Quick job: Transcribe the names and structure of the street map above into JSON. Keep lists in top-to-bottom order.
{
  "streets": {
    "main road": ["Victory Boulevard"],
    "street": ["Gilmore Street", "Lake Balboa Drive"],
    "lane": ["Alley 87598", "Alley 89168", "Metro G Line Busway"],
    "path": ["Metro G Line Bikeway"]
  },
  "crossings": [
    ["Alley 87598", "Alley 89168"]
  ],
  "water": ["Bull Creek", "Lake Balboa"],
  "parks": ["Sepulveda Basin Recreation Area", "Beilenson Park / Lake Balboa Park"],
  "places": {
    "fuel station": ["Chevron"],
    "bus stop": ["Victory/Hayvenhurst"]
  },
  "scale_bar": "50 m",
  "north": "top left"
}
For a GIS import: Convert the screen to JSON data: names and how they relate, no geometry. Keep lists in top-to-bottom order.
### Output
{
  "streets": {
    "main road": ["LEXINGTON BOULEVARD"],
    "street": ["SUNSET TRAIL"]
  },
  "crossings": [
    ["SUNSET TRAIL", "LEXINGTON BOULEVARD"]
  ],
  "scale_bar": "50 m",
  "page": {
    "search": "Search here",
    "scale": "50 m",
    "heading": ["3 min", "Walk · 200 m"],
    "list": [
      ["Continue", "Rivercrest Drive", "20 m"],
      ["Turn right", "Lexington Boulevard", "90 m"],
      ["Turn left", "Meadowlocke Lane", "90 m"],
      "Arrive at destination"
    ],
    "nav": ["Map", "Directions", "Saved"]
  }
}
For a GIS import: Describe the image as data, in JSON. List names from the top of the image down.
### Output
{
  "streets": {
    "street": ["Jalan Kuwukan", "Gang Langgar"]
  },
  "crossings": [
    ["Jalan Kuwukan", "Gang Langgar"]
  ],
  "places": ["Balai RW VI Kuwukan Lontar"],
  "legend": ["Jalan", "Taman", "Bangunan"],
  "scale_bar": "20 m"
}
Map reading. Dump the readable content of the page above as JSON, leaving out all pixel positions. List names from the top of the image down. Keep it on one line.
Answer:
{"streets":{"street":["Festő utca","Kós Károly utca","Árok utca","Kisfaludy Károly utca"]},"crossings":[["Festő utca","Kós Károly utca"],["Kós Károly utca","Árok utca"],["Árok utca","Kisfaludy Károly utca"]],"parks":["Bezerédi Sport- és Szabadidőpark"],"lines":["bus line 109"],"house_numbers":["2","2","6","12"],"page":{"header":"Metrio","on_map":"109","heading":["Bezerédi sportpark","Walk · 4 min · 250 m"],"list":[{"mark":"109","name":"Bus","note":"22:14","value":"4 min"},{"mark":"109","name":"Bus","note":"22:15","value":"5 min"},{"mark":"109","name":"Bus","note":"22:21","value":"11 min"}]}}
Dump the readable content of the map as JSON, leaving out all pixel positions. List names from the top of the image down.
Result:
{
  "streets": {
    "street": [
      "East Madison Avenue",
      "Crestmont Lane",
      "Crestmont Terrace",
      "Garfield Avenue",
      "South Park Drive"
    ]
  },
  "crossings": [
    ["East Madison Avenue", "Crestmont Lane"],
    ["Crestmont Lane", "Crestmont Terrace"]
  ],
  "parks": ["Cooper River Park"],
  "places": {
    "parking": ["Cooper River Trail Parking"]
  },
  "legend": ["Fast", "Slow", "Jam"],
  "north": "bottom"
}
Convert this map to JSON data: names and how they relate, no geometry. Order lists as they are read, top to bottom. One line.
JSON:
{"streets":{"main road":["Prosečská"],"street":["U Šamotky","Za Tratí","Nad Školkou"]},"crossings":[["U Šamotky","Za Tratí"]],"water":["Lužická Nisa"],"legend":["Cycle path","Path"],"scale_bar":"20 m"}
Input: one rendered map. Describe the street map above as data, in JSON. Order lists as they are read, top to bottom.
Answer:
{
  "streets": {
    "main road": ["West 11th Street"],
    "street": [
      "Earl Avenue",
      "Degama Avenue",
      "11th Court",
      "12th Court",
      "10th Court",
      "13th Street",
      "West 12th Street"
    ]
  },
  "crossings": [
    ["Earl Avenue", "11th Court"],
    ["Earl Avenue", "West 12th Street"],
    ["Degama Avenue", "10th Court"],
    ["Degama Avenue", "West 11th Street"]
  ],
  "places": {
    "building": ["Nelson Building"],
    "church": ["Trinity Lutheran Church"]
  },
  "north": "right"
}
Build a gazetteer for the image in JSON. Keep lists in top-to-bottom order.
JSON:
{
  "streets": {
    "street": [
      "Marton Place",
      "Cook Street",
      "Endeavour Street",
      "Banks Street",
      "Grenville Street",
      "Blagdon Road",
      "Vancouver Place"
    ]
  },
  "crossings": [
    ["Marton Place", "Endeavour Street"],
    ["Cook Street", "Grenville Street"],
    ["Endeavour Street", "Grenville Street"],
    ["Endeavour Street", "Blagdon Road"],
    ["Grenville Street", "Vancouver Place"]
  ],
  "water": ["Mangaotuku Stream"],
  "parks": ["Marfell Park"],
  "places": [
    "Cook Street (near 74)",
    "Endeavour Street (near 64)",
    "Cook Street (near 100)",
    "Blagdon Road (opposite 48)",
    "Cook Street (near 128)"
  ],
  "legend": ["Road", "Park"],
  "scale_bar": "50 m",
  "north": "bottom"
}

## [TASK STATEMENT]
Once more, write out the records exactly as they are.

## [OUTPUT BELOW]
Quick job: Transcribe the names and structure of the street map above into JSON. Keep lists in top-to-bottom order.
{
  "streets": {
    "main road": ["Victory Boulevard"],
    "street": ["Gilmore Street", "Lake Balboa Drive"],
    "lane": ["Alley 87598", "Alley 89168", "Metro G Line Busway"],
    "path": ["Metro G Line Bikeway"]
  },
  "crossings": [
    ["Alley 87598", "Alley 89168"]
  ],
  "water": ["Bull Creek", "Lake Balboa"],
  "parks": ["Sepulveda Basin Recreation Area", "Beilenson Park / Lake Balboa Park"],
  "places": {
    "fuel station": ["Chevron"],
    "bus stop": ["Victory/Hayvenhurst"]
  },
  "scale_bar": "50 m",
  "north": "top left"
}
For a GIS import: Convert the screen to JSON data: names and how they relate, no geometry. Keep lists in top-to-bottom order.
### Output
{
  "streets": {
    "main road": ["LEXINGTON BOULEVARD"],
    "street": ["SUNSET TRAIL"]
  },
  "crossings": [
    ["SUNSET TRAIL", "LEXINGTON BOULEVARD"]
  ],
  "scale_bar": "50 m",
  "page": {
    "search": "Search here",
    "scale": "50 m",
    "heading": ["3 min", "Walk · 200 m"],
    "list": [
      ["Continue", "Rivercrest Drive", "20 m"],
      ["Turn right", "Lexington Boulevard", "90 m"],
      ["Turn left", "Meadowlocke Lane", "90 m"],
      "Arrive at destination"
    ],
    "nav": ["Map", "Directions", "Saved"]
  }
}
For a GIS import: Describe the image as data, in JSON. List names from the top of the image down.
### Output
{
  "streets": {
    "street": ["Jalan Kuwukan", "Gang Langgar"]
  },
  "crossings": [
    ["Jalan Kuwukan", "Gang Langgar"]
  ],
  "places": ["Balai RW VI Kuwukan Lontar"],
  "legend": ["Jalan", "Taman", "Bangunan"],
  "scale_bar": "20 m"
}
Map reading. Dump the readable content of the page above as JSON, leaving out all pixel positions. List names from the top of the image down. Keep it on one line.
Answer:
{"streets":{"street":["Festő utca","Kós Károly utca","Árok utca","Kisfaludy Károly utca"]},"crossings":[["Festő utca","Kós Károly utca"],["Kós Károly utca","Árok utca"],["Árok utca","Kisfaludy Károly utca"]],"parks":["Bezerédi Sport- és Szabadidőpark"],"lines":["bus line 109"],"house_numbers":["2","2","6","12"],"page":{"header":"Metrio","on_map":"109","heading":["Bezerédi sportpark","Walk · 4 min · 250 m"],"list":[{"mark":"109","name":"Bus","note":"22:14","value":"4 min"},{"mark":"109","name":"Bus","note":"22:15","value":"5 min"},{"mark":"109","name":"Bus","note":"22:21","value":"11 min"}]}}
Dump the readable content of the map as JSON, leaving out all pixel positions. List names from the top of the image down.
Result:
{
  "streets": {
    "street": [
      "East Madison Avenue",
      "Crestmont Lane",
      "Crestmont Terrace",
      "Garfield Avenue",
      "South Park Drive"
    ]
  },
  "crossings": [
    ["East Madison Avenue", "Crestmont Lane"],
    ["Crestmont Lane", "Crestmont Terrace"]
  ],
  "parks": ["Cooper River Park"],
  "places": {
    "parking": ["Cooper River Trail Parking"]
  },
  "legend": ["Fast", "Slow", "Jam"],
  "north": "bottom"
}
Convert this map to JSON data: names and how they relate, no geometry. Order lists as they are read, top to bottom. One line.
JSON:
{"streets":{"main road":["Prosečská"],"street":["U Šamotky","Za Tratí","Nad Školkou"]},"crossings":[["U Šamotky","Za Tratí"]],"water":["Lužická Nisa"],"legend":["Cycle path","Path"],"scale_bar":"20 m"}
Input: one rendered map. Describe the street map above as data, in JSON. Order lists as they are read, top to bottom.
Answer:
{
  "streets": {
    "main road": ["West 11th Street"],
    "street": [
      "Earl Avenue",
      "Degama Avenue",
      "11th Court",
      "12th Court",
      "10th Court",
      "13th Street",
      "West 12th Street"
    ]
  },
  "crossings": [
    ["Earl Avenue", "11th Court"],
    ["Earl Avenue", "West 12th Street"],
    ["Degama Avenue", "10th Court"],
    ["Degama Avenue", "West 11th Street"]
  ],
  "places": {
    "building": ["Nelson Building"],
    "church": ["Trinity Lutheran Church"]
  },
  "north": "right"
}
Build a gazetteer for the image in JSON. Keep lists in top-to-bottom order.
JSON:
{
  "streets": {
    "street": [
      "Marton Place",
      "Cook Street",
      "Endeavour Street",
      "Banks Street",
      "Grenville Street",
      "Blagdon Road",
      "Vancouver Place"
    ]
  },
  "crossings": [
    ["Marton Place", "Endeavour Street"],
    ["Cook Street", "Grenville Street"],
    ["Endeavour Street", "Grenville Street"],
    ["Endeavour Street", "Blagdon Road"],
    ["Grenville Street", "Vancouver Place"]
  ],
  "water": ["Mangaotuku Stream"],
  "parks": ["Marfell Park"],
  "places": [
    "Cook Street (near 74)",
    "Endeavour Street (near 64)",
    "Cook Street (near 100)",
    "Blagdon Road (opposite 48)",
    "Cook Street (near 128)"
  ],
  "legend": ["Road", "Park"],
  "scale_bar": "50 m",
  "north": "bottom"
}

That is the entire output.